Kay handled cancer with dignity and grace, more than I'd ever seen in her before. It sounds like a cliche, but she emanated peace. She didn't complain. She didn't seem worried about death. She trusted God. I was sure that she would not recover simply because it was so clear that God was preparing her for heaven. "To live is Christ, and to die is gain."

Kay told her husband on Sunday that she was ready to die.

Kay's son, his wife (pregnant) and their two sons drove down here from Wisconsin. They left on Sunday and drove straight through.

I visited Kay in the hospital yesterday afternoon. Visitors are not allowed in the ICU between 2 and 4 but the nurse let us in anyway. I knew Kay had lost consciousness, but it was still a shock to see her, lying with her eyes mostly but not completely shut, labored breathing with an oxygen mask over her face. Her glasses were still on her face. Another friend and I each touched her head, short gunmetal gray hair, and prayed for her. I kept stroking her hair and trying to stop. I didn't want it to bother her. I thanked God for his faithfulness to Kay and prayed that she would soon enter his Kingdom.

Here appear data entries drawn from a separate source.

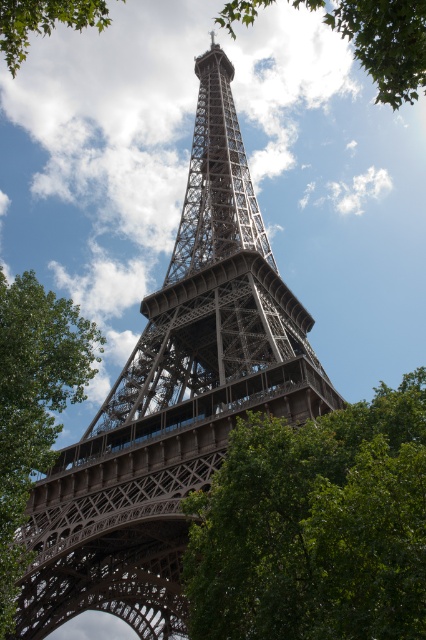
Is point (255, 561) farther from camera compared to point (5, 52)?

No.

Can you confirm if green leafy tree at lower center is positioned above green leafy tree at upper left?

No, green leafy tree at lower center is not above green leafy tree at upper left.

Image resolution: width=426 pixels, height=640 pixels. I want to click on green leafy tree at lower center, so click(314, 525).

Does green leafy tree at lower center have a greater width compared to green leafy tree at left?

Incorrect, green leafy tree at lower center's width does not surpass green leafy tree at left's.

Does green leafy tree at lower center have a larger size compared to green leafy tree at left?

Incorrect, green leafy tree at lower center is not larger than green leafy tree at left.

What do you see at coordinates (314, 525) in the screenshot? The width and height of the screenshot is (426, 640). I see `green leafy tree at lower center` at bounding box center [314, 525].

Find the location of a particular element. green leafy tree at lower center is located at coordinates (314, 525).

Is green leafy tree at upper center positioned behind green leafy tree at upper left?

No, green leafy tree at upper center is in front of green leafy tree at upper left.

At what (x,y) coordinates should I click in order to perform the action: click on green leafy tree at upper center. Please return your answer as a coordinate pair (x, y). Looking at the image, I should click on (385, 42).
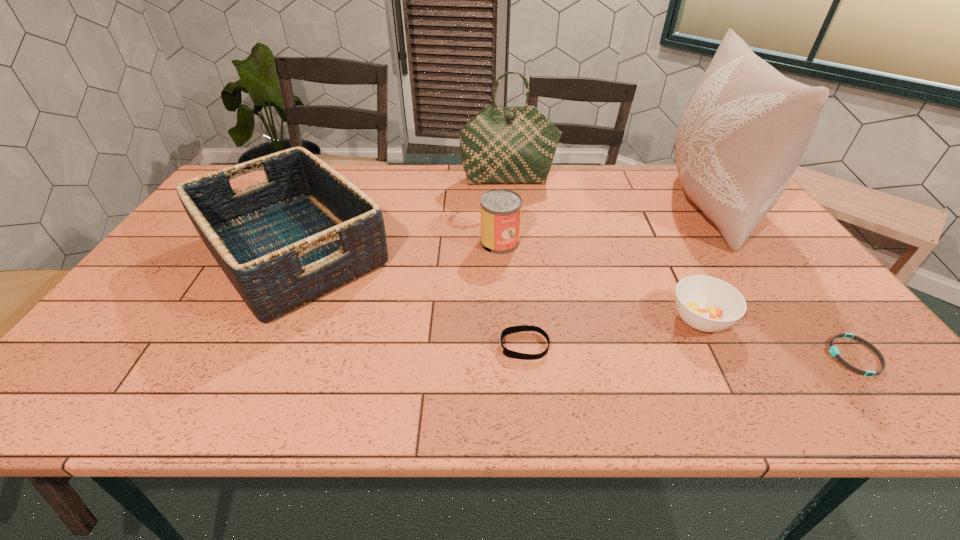
This screenshot has width=960, height=540. I want to click on free space that satisfies the following two spatial constraints: 1. on the front side of the cushion; 2. on the front side of the leftmost object, so click(739, 251).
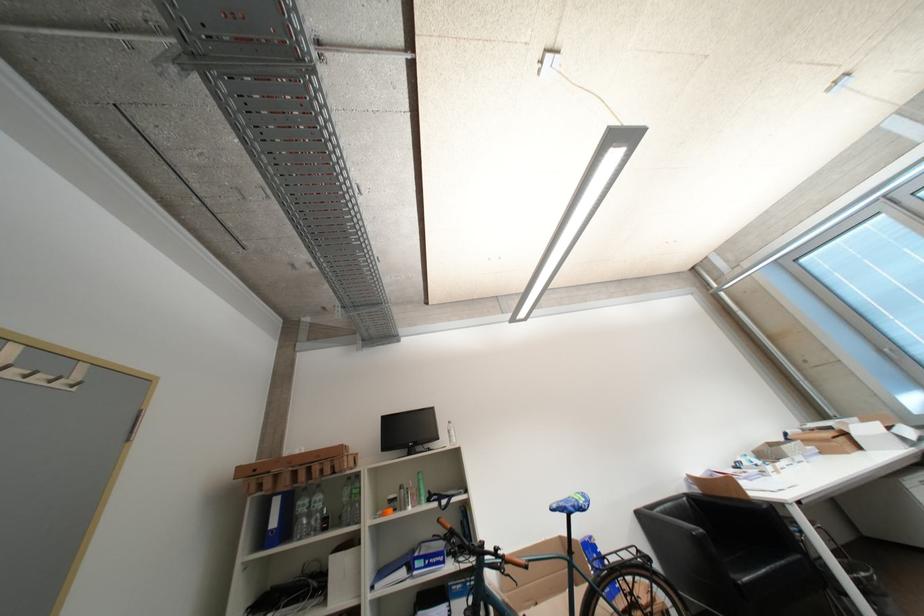
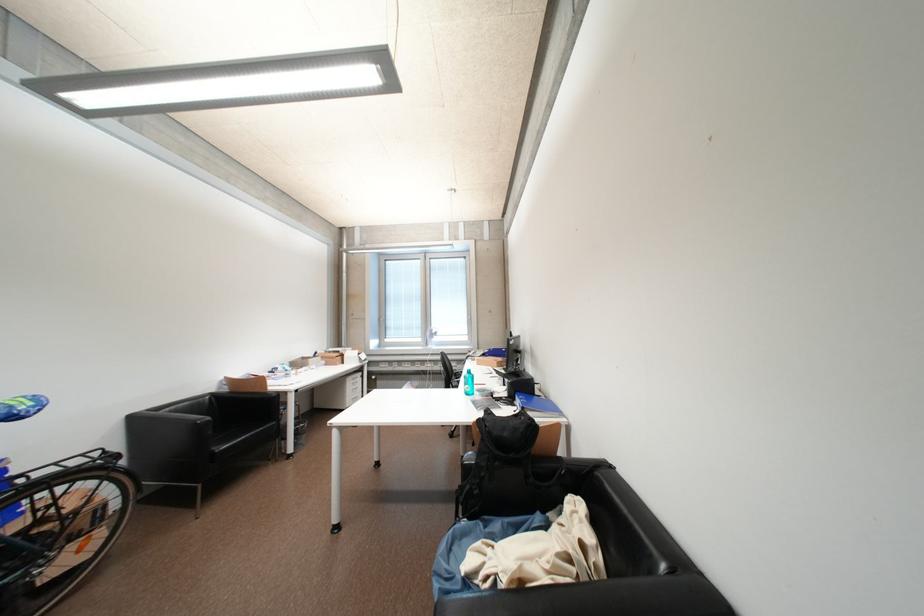
Find the pixel in the second image that matches point (704, 492) in the first image.

(234, 391)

"I think she could hear us," my friend said.

In one of my seminary classes, our professor encouraged us to pray that we will end our lives strong. Many Christian leaders haven't, he said.

Kay did.

I am sorry now that I didn't take more time to talk to Kay about what God was doing in her these last few months. And now she's gone.

But I know that she and Dorcas and God only knows who else are now fully alive for the first time and cheering on the rest of us.

Thank you, Lord, for the life of Kay. Please comfort her family.